▸ **RECORDS FOR PROCESSING**
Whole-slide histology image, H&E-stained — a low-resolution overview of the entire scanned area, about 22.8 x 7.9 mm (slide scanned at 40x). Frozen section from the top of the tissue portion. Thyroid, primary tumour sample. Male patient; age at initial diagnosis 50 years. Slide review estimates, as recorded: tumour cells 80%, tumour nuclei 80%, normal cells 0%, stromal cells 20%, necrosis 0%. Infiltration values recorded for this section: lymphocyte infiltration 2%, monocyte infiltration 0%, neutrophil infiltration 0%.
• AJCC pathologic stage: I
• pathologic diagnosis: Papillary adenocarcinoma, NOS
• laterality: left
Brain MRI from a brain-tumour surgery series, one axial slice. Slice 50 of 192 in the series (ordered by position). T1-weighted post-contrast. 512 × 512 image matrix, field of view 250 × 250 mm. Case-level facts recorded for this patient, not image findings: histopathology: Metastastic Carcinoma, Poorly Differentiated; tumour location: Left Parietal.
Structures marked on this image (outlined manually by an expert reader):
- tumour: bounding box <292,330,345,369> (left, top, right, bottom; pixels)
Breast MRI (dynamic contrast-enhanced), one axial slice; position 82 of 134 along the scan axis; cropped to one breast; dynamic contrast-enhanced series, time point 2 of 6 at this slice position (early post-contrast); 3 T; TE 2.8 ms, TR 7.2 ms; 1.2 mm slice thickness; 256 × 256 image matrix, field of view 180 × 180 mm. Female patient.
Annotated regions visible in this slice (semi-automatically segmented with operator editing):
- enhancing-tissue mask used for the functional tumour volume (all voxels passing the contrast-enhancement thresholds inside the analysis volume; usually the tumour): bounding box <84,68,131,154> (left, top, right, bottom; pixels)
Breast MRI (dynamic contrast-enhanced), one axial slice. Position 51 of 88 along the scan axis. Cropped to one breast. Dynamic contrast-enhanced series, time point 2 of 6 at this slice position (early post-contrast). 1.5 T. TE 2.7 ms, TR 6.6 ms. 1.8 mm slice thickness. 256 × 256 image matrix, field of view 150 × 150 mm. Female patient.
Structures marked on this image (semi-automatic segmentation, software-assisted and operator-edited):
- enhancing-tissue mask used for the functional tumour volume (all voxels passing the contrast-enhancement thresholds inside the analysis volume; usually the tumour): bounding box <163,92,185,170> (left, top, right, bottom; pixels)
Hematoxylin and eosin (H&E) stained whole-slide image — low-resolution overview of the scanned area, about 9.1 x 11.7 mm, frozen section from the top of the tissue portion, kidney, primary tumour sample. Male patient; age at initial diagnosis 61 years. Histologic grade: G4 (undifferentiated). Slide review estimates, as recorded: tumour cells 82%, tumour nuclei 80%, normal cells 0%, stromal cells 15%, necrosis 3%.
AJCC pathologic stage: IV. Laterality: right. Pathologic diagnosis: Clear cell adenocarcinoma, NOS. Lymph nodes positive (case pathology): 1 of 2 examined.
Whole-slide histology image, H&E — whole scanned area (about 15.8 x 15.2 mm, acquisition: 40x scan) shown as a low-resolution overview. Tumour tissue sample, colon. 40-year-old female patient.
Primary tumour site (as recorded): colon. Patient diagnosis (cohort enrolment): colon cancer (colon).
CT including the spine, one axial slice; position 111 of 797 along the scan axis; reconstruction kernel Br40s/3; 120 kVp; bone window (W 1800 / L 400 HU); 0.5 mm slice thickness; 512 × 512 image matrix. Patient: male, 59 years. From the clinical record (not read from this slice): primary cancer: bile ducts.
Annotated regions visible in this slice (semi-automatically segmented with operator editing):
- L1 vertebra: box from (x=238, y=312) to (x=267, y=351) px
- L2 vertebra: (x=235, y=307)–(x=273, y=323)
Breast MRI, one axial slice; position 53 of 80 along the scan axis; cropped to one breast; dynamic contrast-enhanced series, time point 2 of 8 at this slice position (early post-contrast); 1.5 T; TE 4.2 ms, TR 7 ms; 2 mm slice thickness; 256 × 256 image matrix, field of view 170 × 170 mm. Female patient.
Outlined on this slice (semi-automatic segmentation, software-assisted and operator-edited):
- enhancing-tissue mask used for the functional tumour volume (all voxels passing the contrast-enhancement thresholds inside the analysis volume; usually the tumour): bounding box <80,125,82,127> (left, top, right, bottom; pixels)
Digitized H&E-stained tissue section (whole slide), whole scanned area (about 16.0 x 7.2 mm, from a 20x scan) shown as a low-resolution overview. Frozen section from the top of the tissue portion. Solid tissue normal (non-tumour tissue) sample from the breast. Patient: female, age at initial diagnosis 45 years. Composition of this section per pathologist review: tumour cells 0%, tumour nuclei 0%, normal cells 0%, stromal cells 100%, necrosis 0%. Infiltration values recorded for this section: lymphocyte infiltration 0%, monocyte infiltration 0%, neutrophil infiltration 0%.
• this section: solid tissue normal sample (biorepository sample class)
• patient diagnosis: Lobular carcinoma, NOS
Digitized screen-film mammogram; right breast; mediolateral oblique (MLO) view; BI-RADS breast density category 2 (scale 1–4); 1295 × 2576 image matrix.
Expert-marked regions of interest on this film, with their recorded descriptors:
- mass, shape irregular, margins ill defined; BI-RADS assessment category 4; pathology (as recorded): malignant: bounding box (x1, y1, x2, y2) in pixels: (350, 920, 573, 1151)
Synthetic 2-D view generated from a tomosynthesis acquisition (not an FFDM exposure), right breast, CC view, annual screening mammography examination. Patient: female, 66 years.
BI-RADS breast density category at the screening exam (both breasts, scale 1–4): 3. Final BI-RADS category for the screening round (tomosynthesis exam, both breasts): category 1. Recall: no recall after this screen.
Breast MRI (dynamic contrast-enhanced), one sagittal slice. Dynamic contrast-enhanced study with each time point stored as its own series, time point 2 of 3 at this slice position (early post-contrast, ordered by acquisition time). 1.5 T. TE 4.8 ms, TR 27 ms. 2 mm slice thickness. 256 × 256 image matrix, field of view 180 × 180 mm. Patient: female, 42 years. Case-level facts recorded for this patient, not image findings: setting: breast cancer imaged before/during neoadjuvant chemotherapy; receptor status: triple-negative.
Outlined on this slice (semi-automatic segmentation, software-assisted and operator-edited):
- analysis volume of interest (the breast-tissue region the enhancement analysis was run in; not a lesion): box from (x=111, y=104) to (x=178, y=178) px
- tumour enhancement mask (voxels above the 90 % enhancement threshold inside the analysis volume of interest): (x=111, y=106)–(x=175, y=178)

▸ **YOUR GOAL**
The response consists of the lines above that contain "early".

▸ **SOLUTION TO THIS TASK**
Breast MRI (dynamic contrast-enhanced), one axial slice; position 82 of 134 along the scan axis; cropped to one breast; dynamic contrast-enhanced series, time point 2 of 6 at this slice position (early post-contrast); 3 T; TE 2.8 ms, TR 7.2 ms; 1.2 mm slice thickness; 256 × 256 image matrix, field of view 180 × 180 mm. Female patient.
Breast MRI (dynamic contrast-enhanced), one axial slice. Position 51 of 88 along the scan axis. Cropped to one breast. Dynamic contrast-enhanced series, time point 2 of 6 at this slice position (early post-contrast). 1.5 T. TE 2.7 ms, TR 6.6 ms. 1.8 mm slice thickness. 256 × 256 image matrix, field of view 150 × 150 mm. Female patient.
Breast MRI, one axial slice; position 53 of 80 along the scan axis; cropped to one breast; dynamic contrast-enhanced series, time point 2 of 8 at this slice position (early post-contrast); 1.5 T; TE 4.2 ms, TR 7 ms; 2 mm slice thickness; 256 × 256 image matrix, field of view 170 × 170 mm. Female patient.
Breast MRI (dynamic contrast-enhanced), one sagittal slice. Dynamic contrast-enhanced study with each time point stored as its own series, time point 2 of 3 at this slice position (early post-contrast, ordered by acquisition time). 1.5 T. TE 4.8 ms, TR 27 ms. 2 mm slice thickness. 256 × 256 image matrix, field of view 180 × 180 mm. Patient: female, 42 years. Case-level facts recorded for this patient, not image findings: setting: breast cancer imaged before/during neoadjuvant chemotherapy; receptor status: triple-negative.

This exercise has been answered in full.